▶ **Your task**
Display each line of the records that contains the string "list". Case counts, so a line only qualifies if its letters match in upper and lower case.

**** Exercise material

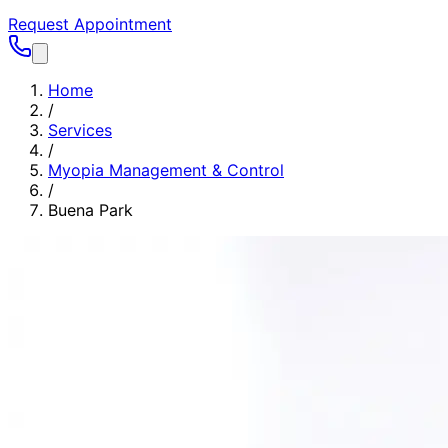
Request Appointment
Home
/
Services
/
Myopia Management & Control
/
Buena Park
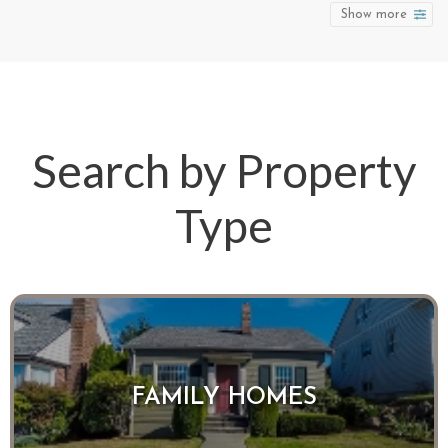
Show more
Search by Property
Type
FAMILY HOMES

********
**** Exercise material

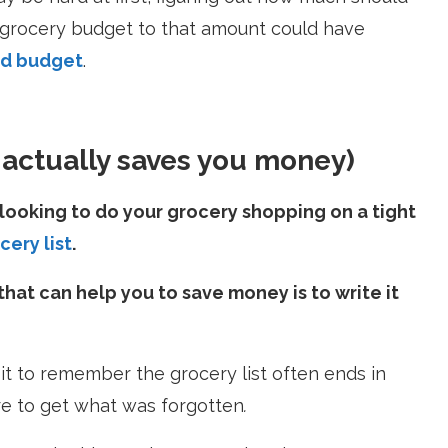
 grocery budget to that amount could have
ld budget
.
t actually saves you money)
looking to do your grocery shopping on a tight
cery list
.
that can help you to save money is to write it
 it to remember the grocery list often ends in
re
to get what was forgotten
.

********

▶ **Exercise result**
cery list
 it to remember the grocery list often ends in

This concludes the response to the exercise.